The active medium in a laser is usually a gas or a crystal in which the atoms have been excited or "pumped" so that more electrons exist in the upper of two energy levels. Once such a population inversion has been achieved, a beam of light passing through the medium can stimulate electrons to fall into the lower energy level and emit a photon of the same wavelength. The emitted photons then go on to de-excite further atoms, amplifying the original beam. Phillips and co-workers have now shown that if the quantum phases of the electron waves in these two levels are coupled together, using a light pulse, then light can be emitted from the system without the need for population inversion. Although the conditions needed to observe this effect have been produced in gases, they have never been seen in a solid until now.
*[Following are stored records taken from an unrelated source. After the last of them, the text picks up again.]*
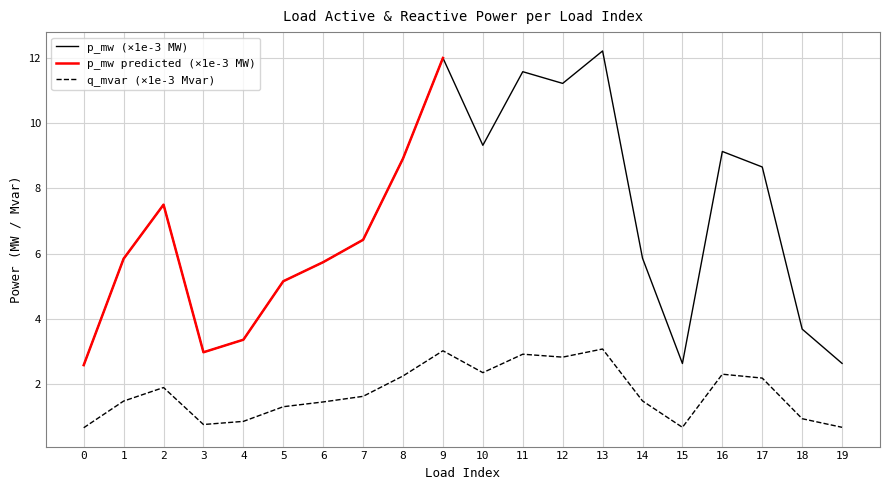

True or false: p_mw and q_mvar cross at least once.

False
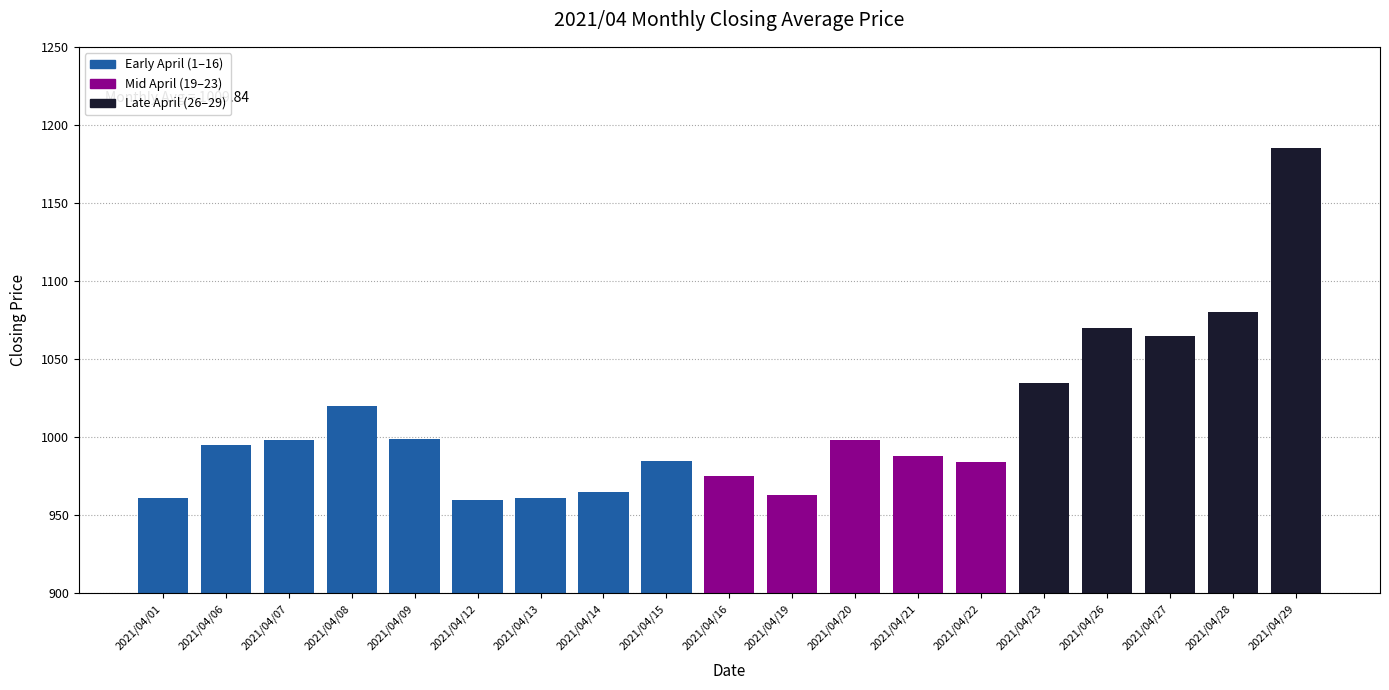

Which category has the highest value across all series?

2021/04/29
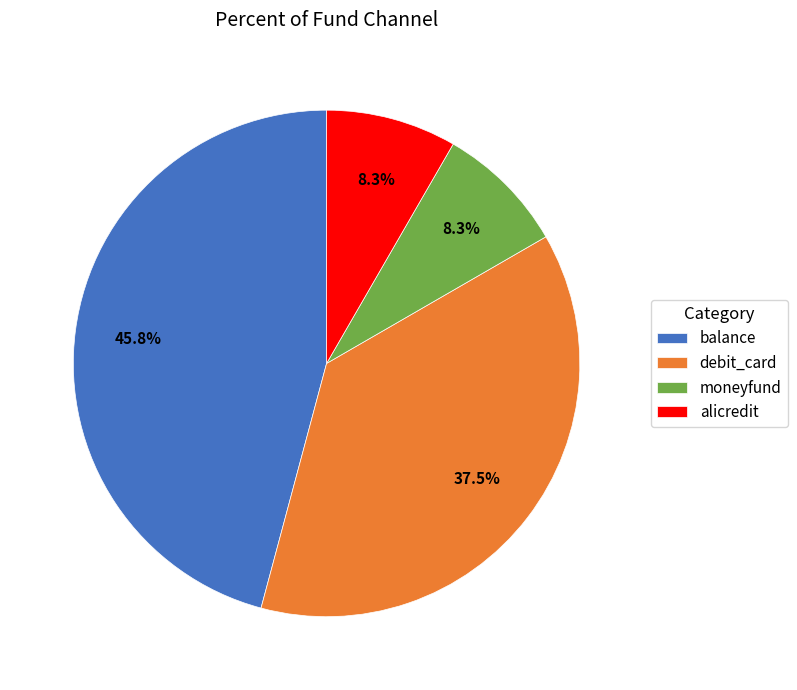

Is there a majority slice in this chart?

No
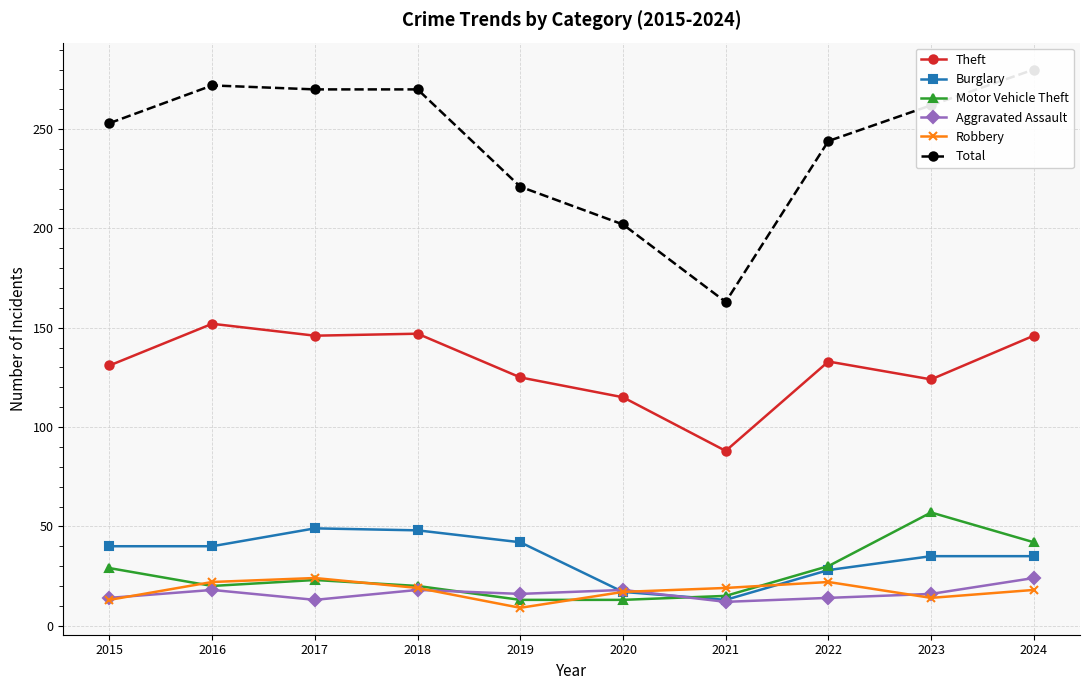

Does the chart display data point markers on the line(s)?

Yes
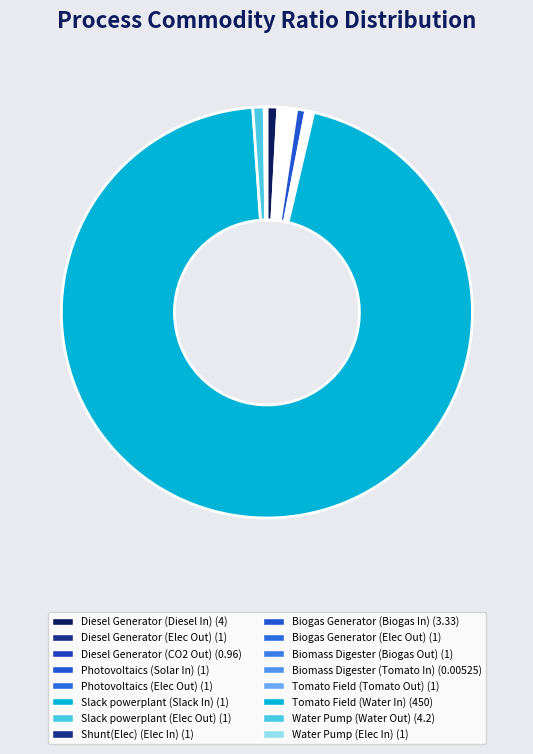

What is the largest slice in the pie chart?

Tomato Field (Water In)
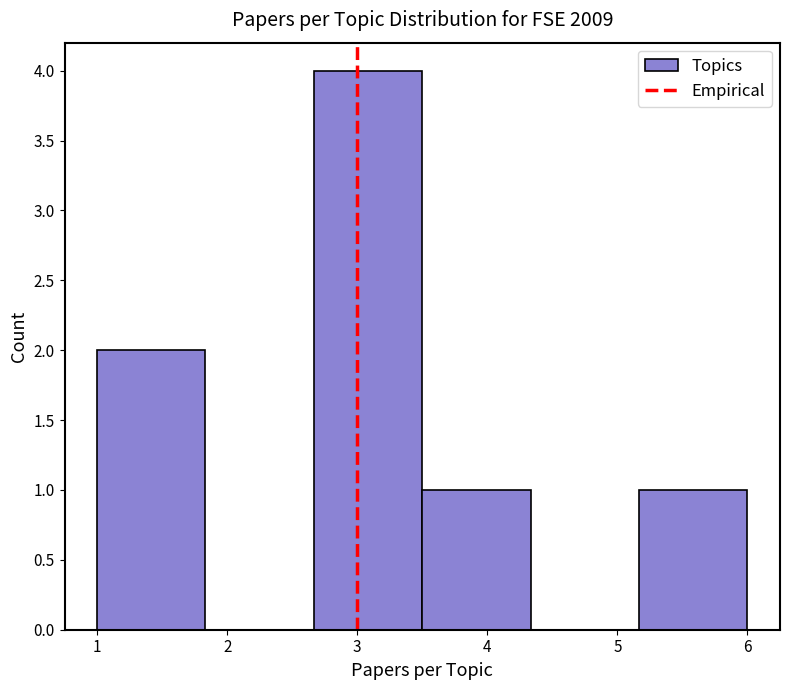

Reading left to right, list every bar in this chart as the range it spans on the x-axis followed by its height. Neither the bar edges nor the heights are printed on the chart, so give them approximately, as read against the axes.

1.0 to 1.8: 2
1.8 to 2.7: 0
2.7 to 3.5: 4
3.5 to 4.3: 1
4.3 to 5.2: 0
5.2 to 6.0: 1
The UK-Switzerland team made a layered semiconductor nanostructure from indium gallium arsenide and aluminium indium arsenide. The structure contains three energy levels, and their energies and separations can be controlled by altering the thicknesses and compositions of the ultra-thin semiconductor layers that make up these "artificial atoms". Electrons from the ground state can either jump directly to level two, or go up to level three and come back down again to level two. The electrons behave in a wave-like way and the researchers found a way of controlling, with a laser, the phases of the quantum waves that represent these two processes, so that they interfere with each other. Under these "coherent" conditions they found that the system emitted light even though more than 80% of the electrons remained in the ground state.

The set up also means that the material can be made "transparent" by exploiting an optical effect called electromagnetically induced transparency. Here, a pump laser is used to drive transitions between the different electron energy levels in an atom. If the conditions are correct, quantum interference effects between electron waves and light can cause the probability of transitions between two of the levels to fall to zero. This means that a second "probe" laser with a frequency that is resonant with this transition can travel through the media without being absorbed.

Finally, the researchers observed that the quantum interference increased the refractive index of the material by many orders of magnitude, thereby greatly reducing the speed of light inside it. This phenomenon, says the team, could have applications in optical data storage and even quantum computing.